My paper is on… COPYRIGHT INFRINGEMENT!
Who didn’t liven up their school papers with images from Google or from books of the school library when they were young? Unaware of any harm, you’d copy and paste pictures of hamsters, football players and cities just to reach that minimum page count of that annoying school paper. A German pupil did exactly that when she had to write a school paper on the Spanish city Cordoba. The proud pupil then uploaded her paper, including a photo of the city, on the school website. This was the start of legal proceedings that eventually even reached the Court of Justice of the EU.
The professional photographer got wind of the use of his photo and considered that it was an infringement of his copyright. The photographer therefore sought the discontinuance of the conduct, together with damages. In order to solve the issue, the Bundesgerichthof of Germany asked the Court of Justice of the EU whether uploading the school paper with the picture would constitute a communication to a “new public”, and whether it would therefore constitute a copyright infringement.
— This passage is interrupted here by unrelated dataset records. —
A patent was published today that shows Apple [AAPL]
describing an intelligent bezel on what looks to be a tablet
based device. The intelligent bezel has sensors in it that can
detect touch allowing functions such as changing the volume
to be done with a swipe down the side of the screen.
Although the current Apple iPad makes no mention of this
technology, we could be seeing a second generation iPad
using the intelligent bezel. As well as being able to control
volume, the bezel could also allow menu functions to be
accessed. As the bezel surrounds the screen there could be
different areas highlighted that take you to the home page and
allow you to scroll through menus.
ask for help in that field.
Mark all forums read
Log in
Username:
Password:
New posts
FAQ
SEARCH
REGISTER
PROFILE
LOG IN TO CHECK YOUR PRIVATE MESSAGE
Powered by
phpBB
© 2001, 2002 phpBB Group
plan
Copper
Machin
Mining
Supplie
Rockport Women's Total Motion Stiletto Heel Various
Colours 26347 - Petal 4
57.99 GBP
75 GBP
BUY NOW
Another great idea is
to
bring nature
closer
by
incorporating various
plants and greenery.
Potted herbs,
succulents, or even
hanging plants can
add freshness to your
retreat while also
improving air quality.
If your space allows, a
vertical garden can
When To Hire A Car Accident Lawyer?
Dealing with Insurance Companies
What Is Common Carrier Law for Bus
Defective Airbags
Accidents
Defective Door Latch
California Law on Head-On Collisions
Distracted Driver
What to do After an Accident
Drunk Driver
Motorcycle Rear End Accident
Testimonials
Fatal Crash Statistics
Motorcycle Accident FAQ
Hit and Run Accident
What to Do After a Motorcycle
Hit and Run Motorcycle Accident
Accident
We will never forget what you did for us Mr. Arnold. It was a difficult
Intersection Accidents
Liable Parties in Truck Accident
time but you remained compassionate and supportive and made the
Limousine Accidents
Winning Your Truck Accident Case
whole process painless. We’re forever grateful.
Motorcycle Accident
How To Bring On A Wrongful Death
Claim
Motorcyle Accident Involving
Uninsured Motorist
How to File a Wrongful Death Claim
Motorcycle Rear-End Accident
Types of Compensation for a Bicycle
The Court is of the opinion that this constitutes a communication to a new public, despite the secondary nature of the photograph, as part of a school project, the ease of ‘universal’ access to that image, without any notification of restrictions, and the lack of a profit motive of the pupil and the teaching staff.
For copyright owners, the judgment of the Court is positive because it acknowledges that the internet does not reduce their control over their works. On the other hand, the Court just found a new way to make the school experience of modern pupils even more stressful than it already was.